(Recorded data)
____
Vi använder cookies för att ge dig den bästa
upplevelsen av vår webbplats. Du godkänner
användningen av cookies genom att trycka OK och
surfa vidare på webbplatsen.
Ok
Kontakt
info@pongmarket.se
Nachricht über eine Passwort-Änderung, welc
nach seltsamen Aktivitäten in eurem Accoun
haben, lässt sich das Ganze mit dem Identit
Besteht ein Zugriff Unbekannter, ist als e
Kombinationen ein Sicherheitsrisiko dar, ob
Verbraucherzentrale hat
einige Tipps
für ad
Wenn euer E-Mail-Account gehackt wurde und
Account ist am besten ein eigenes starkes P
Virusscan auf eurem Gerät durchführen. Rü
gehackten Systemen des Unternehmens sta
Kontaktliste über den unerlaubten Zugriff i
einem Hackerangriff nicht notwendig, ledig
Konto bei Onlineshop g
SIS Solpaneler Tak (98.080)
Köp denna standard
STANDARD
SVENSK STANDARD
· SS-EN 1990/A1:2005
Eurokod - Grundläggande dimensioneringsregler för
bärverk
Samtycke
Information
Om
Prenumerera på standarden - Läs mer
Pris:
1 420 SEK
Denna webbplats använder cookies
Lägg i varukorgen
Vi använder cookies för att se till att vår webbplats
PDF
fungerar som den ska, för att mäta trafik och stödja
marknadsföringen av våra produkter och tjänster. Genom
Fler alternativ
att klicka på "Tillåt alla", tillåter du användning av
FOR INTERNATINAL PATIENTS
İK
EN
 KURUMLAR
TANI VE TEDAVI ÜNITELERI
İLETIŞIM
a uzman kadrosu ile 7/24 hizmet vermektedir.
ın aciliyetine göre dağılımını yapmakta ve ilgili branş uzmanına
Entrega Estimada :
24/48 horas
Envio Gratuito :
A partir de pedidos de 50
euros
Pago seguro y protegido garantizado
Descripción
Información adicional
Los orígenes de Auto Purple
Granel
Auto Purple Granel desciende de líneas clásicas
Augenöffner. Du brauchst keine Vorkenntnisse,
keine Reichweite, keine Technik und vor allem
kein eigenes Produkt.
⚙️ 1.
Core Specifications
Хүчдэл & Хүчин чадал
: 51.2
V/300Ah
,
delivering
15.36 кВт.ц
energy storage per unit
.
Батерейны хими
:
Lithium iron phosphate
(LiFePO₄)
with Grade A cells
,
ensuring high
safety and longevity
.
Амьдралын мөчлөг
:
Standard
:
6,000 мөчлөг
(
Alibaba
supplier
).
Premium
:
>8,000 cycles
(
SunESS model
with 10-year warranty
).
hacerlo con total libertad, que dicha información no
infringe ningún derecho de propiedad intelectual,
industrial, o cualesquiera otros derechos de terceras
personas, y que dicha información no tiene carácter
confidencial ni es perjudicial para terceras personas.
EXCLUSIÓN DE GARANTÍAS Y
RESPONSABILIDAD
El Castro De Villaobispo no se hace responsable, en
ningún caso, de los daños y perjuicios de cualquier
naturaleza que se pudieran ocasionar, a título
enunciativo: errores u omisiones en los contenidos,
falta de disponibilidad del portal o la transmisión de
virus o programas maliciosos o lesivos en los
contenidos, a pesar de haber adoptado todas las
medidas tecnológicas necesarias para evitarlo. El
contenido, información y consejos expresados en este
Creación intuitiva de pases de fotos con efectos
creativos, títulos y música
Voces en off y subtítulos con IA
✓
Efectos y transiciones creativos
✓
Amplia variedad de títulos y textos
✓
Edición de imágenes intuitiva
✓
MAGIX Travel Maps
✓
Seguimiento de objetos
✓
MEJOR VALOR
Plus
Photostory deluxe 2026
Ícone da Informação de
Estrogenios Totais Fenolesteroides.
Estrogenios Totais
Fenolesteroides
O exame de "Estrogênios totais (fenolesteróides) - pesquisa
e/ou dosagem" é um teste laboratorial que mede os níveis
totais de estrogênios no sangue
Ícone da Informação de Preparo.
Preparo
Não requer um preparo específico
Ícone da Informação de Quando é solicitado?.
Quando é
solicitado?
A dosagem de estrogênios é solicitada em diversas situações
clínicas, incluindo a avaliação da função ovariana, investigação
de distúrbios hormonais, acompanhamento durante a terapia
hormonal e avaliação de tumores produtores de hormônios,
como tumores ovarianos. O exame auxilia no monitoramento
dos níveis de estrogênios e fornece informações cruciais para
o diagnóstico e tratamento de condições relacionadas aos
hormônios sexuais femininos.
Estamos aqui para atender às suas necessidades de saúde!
____
▸ Aim of the task
Filter the data down to the lines that contain the string "avaliação", and copy them.

▸ Solution for this exercise
clínicas, incluindo a avaliação da função ovariana, investigação
hormonal e avaliação de tumores produtores de hormônios,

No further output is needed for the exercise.